Nelson Mandela's death: 'Forgiveness united South Africa'
A vicar who once gave communion to Nelson Mandela says the former South African president united his country by teaching forgiveness.
The Reverend Robert Dennis was brought up in South Africa during apartheid where racial segregation meant that liberties and freedoms were restricted for non-white people.
Education, medical care and public services were often out of bounds and many black and mixed race youths became either militant or disenfranchised.
But the turning point for the divided country, Fr Dennis believes, came when Mr Mandela was freed from prison in 1990 - after 27 years of being incarcerated for anti-apartheid activities - bringing with him an "aura of peace".
"It was an incredible day, we were ecstatic and were in Cape Town waiting for him," said Fr Dennis, who now lives in Abergavenny, Monmouthshire, where he is vicar of St Teilo's Church in Mardy.
"He united the country by not going to war - he remained peaceful and taught forgiveness to many of us."
'All men equal'
Growing up in South Africa, Fr Dennis, who is mixed race, said he always knew of Mr Mandela because his father was involved in local politics.
"Our household was always aware of what was happening. We didn't walk around with blinkers on," he said.
"I have a brother who is now a cleric in the US. We used to get into trouble because we would hand out copies of the Freedom Charter, which says all men are equal.
"It was a paper that wasn't well received by the then government. If you got caught you could be jailed.
"But most of us felt very strongly that this was the document we could use to encourage people to say 'wake up and look at what's going on around you'.
"All people should be treated equally and have the opportunity to have equal opportunities."
Fr Dennis's hopes for the future of his country became a reality after Mr Mandela became president in 1994.
Shortly afterwards came a telephone call that Fr Dennis initially thought was a joke.
"At the time I was working in one of Cape Town's biggest townships - Matroosfontein - which had been a site of struggle during apartheid," he said.
"It was one of those places where people were acutely aware of what was going on and anti-apartheid activity would be going on there.
"Mandela knew what had been going on there and he knew it was one of the places praying for him over the 27 years [he was in prison].
"One day I had a phone call asking if President Mandela could visit our church. I thought it was hilarious and I remember saying 'anyone can come to our church whether they are president or not'.
"I thought it was a joke. But they rang back and put the president on the phone and you know his voice immediately.
"He said 'How are you? Can we come and visit you?'"
And so began a long process of organisation for the visit, which attracted hundreds and was covered on national television.
"I had the honour of preaching to the president and giving him holy communion," he recalled.
"It was very special for me.
"It gave me an insight into a very peaceful and inspiring man.
"For instance, we were told to ensure that there was no flash photography in the church simply because of his eyes... there are no tear glands left.
════════════════════
▶ ASSIGNMENT
Continue the article about the vicar who gave Nelson Mandela communion, starting after its final sentence.

▶ RECORDS PROVIDED
════════════════════
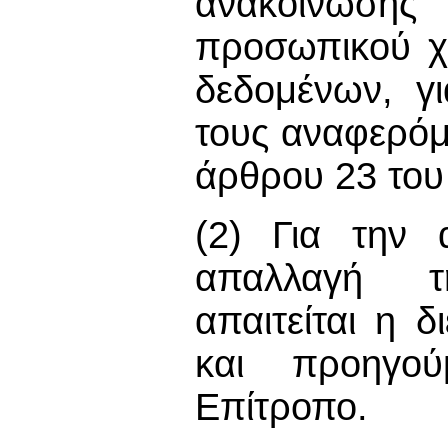
ανακοίνωση
προσωπικού χ
δεδομένων, γ
τους αναφερόμ
άρθρου 23 του
(2) Για την 
απαλλαγή τ
απαιτείται η δ
και προηγού
Επίτροπο.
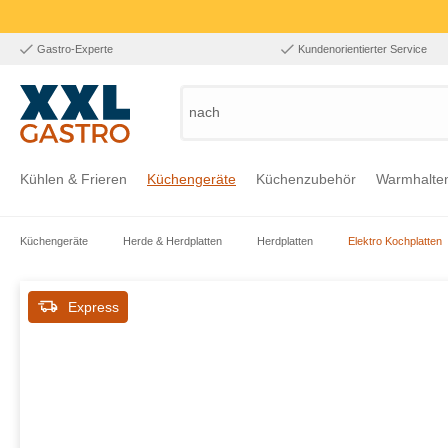
Gastro-Experte
Kundenorientierter Service
nach Pro
Kühlen & Frieren
Küchengeräte
Küchenzubehör
Warmhalte
Küchengeräte
Herde & Herdplatten
Herdplatten
Elektro Kochplatten
Zur Kategorie Kühlen & Frieren
Zur Kategorie Küchengeräte
Zur Kategorie Küchenzubehör
Zur Kategorie Warmhalten
Zur Kategorie Edelstahl
Zur Kategorie Einrichtung & Bekleidung
Zur Kategorie Hygiene & Waschen
Express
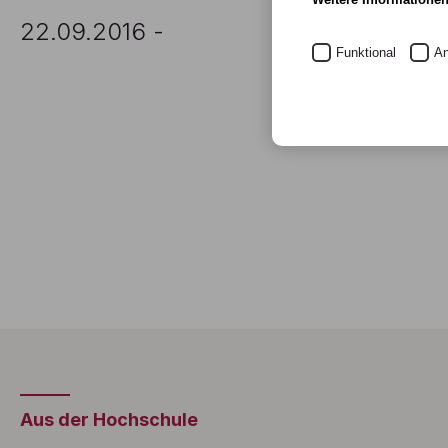
22.09.2016 -
Funktional
An
Aus der Hochschule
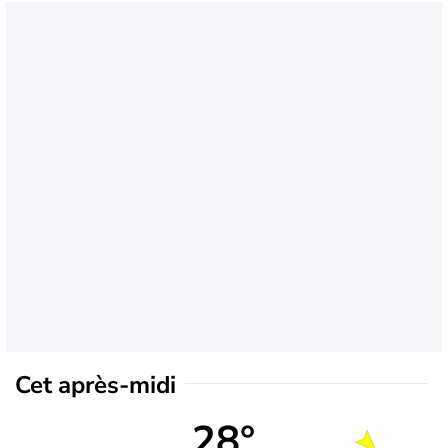
Cet après-midi
28°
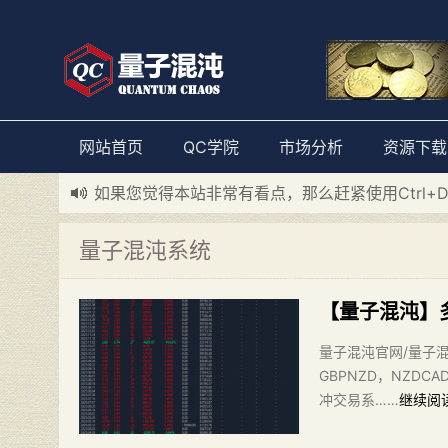
网站首页
QC学院
市场分析
资源下载
如果您觉得本站非常有看点，那么赶紧使用Ctrl+
新添加量子混沌系统板块，欢迎大家访问！
---“
量子混沌系统
【量子混沌】
量子混沌官网/量子混
GBPNZD，NZDC
冲交易系……
继续阅读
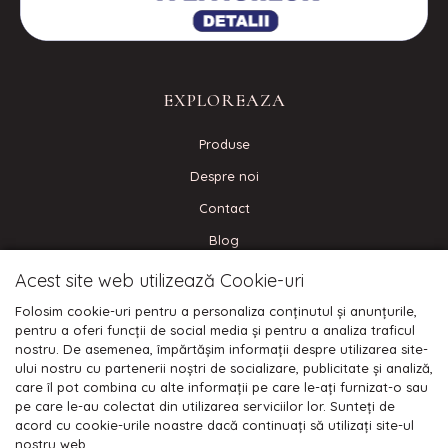
EXPLOREAZA
Produse
Despre noi
Contact
Blog
Acest site web utilizează Cookie-uri
CONECTEAZA-TE
Folosim cookie-uri pentru a personaliza conținutul și anunțurile,
pentru a oferi funcții de social media și pentru a analiza traficul
nostru. De asemenea, împărtășim informații despre utilizarea site-
ului nostru cu partenerii noștri de socializare, publicitate și analiză,
care îl pot combina cu alte informații pe care le-ați furnizat-o sau
Plata cu cardul:
pe care le-au colectat din utilizarea serviciilor lor. Sunteți de
acord cu cookie-urile noastre dacă continuați să utilizați site-ul
nostru web.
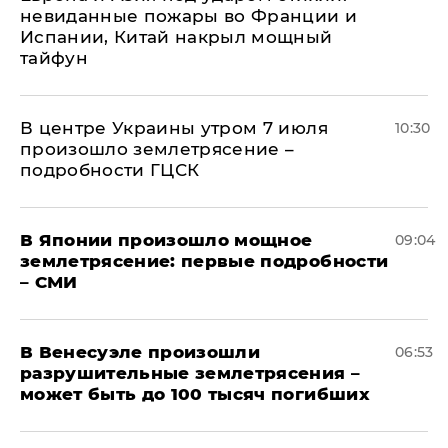
невиданные пожары во Франции и
Испании, Китай накрыл мощный
тайфун
В центре Украины утром 7 июля
10:30
произошло землетрясение –
подробности ГЦСК
В Японии произошло мощное
09:04
землетрясение: первые подробности
– СМИ
В Венесуэле произошли
06:53
разрушительные землетрясения –
может быть до 100 тысяч погибших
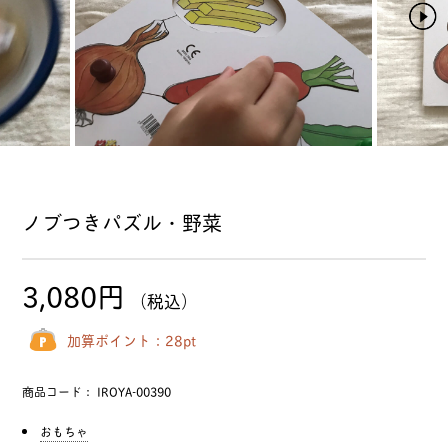
ノブつきパズル・野菜
3,080円
（税込）
加算ポイント：
28
pt
商品コード：
IROYA-00390
おもちゃ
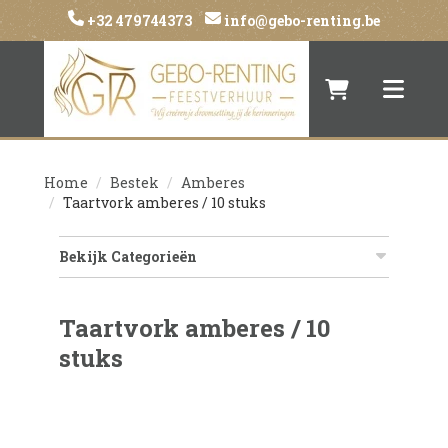
+32 479744373
info@gebo-renting.be
Naar winkelwa
Toggle 
Home
Bestek
Amberes
Taartvork amberes / 10 stuks
Bekijk Categorieën
Taartvork amberes / 10
stuks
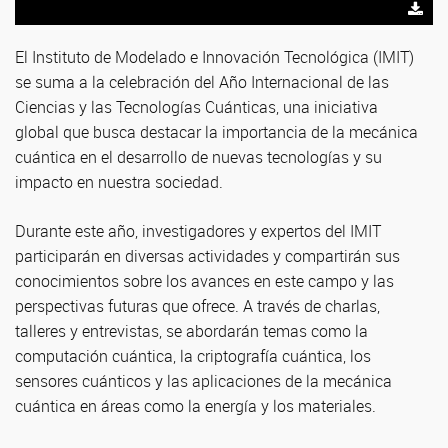
El Instituto de Modelado e Innovación Tecnológica (IMIT)
se suma a la celebración del Año Internacional de las
Ciencias y las Tecnologías Cuánticas, una iniciativa
global que busca destacar la importancia de la mecánica
cuántica en el desarrollo de nuevas tecnologías y su
impacto en nuestra sociedad.
Durante este año, investigadores y expertos del IMIT
participarán en diversas actividades y compartirán sus
conocimientos sobre los avances en este campo y las
perspectivas futuras que ofrece. A través de charlas,
talleres y entrevistas, se abordarán temas como la
computación cuántica, la criptografía cuántica, los
sensores cuánticos y las aplicaciones de la mecánica
cuántica en áreas como la energía y los materiales.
════════════════════
▶ RESULT FOR THIS EXERCISE
"It's because on Robben Island a lot of the stone in the quarry where the prisoners were taken to go and dig as common criminals was dusty and it's also very bright there. They hurt their eyes day after day.
"And after that, to still be so peaceful and forgiving when he was released, it teaches all faiths about forgiveness. His life taught us that if he can forgive, anyone can."
But along with forgiveness, Fr Dennis said Mr Mandela's visit to the church also highlighted his desire that the past is never forgotten.
"He asked if the children in the congregation could come forward and he spoke to them," he recalled.
"He asked them what they wanted to become when they grew up.
"They gave a few answers like train driver, doctor... then he asked if anyone wanted to be president.
"You have to remember this is a site of many people of colour who have grown up in the apartheid era.
"These children were beginning to understand more freedom than we did. But even they were so intent you couldn't become president because that was for someone else.
"When he asked them that, all their hands shot up and he said 'that was a very good answer'.
"Then he gave a talk and said 'when you become president you must always remember those things that happened in the past. So when you make laws you always make sure those bad things never happen again'."
Fr Dennis said that in 2011 he bumped into one of those children in London - he had become a successful architect.
"He said to me 'Fr Robbie, do you remember that day? I was about 12 years old and I remember everything about it so clearly'."
Mr Mandela was given one of the church's four advent candles after the service and Fr Dennis said he was told that he had placed it in his old cell on Robben Island - a reminder that he too never forgot his past.
And as for the future in a country so loved by Nelson Mandela?
"South Africa now is much more open and more cosmopolitan," said Fr Dennis, who returns to his home country to visit his two children who still live there.
"For example, a black guy can go out with a white girl in public.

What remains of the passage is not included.